RACINE — There are at least 1,000 undocumented immigrants in Racine County, estimates Pablo Davalos, 47 of Racine, who is a member of the Racine Interfaith Coalition’s immigration committee.  

“It’s a lot,” he said. 

“I think it’s more than that ... A lot more,” said Vincent Esqueda, another member of the committee. 

Davalos and Esqueda both know people who want to become legal residents, but one of the obstacles in their way is that many would need to go back to Mexico first. Under current law, if someone has lived in America  illegally for more than a year, that person is subject to return to their country of origin for 10 years before gaining eligibility to come back, said Jerome Grzeca, an immigration attorney from Grzeca Law Group in Milwaukee. 

He and John Sesini, another attorney at the firm, stood before a group of about 100 people at McCarthy Hall at St.

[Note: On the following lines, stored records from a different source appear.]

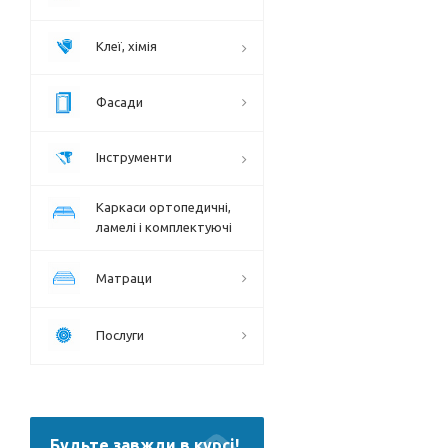
Клеї, хімія
Фасади
Інструменти
Каркаси ортопедичні,
ламелі і комплектуючі
Матраци
Послуги
Будьте завжди в курсі!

Patrick’s Catholic Church, 1100 Erie St., on Sunday to answer questions about immigration law and possible reform. 

The forum was sponsored by the Racine Interfaith Coalition.

“Most of the people want to do what is right,” Grzeca said. “But (there is) no avenue for them.” 

Many of the illegal immigrants he talks to were brought here as children, before they had a say, he said. 

Now they want to know what they can do to stay, he said. But Sesini warns getting a a permanent resident card, commonly called a “green card,” is not as easy as some make it sound. 

One of the problems that the Sesini and Grzeca have seen is that some lawyers promise they can help but really cannot. 

“If you have a lawyer guarantee a green card, you should run out of his office,” Sesini said. 

While answering questions Sunday, Sesini told some people, who said they were living here illegally, that they could end up getting deported. 

Davalos said he wants to seek help for those people who want to live here legally, but who don’t want to have to go home for 10 years first. 

“The main way to take out of the dark those 1,000 people is (if) the president, Congress pressure immigrant reform,” said Davalos, whose 14-year-old son, Josue, helped translate for him. 

But, Grzeca said the chance of immigrant reform passing this year is very slim. With the November midterm elections coming up, he said, he doubts any controversial bill would pass. 

But, he said, people should remain hopeful. That is all some of them have of becoming legal, he said.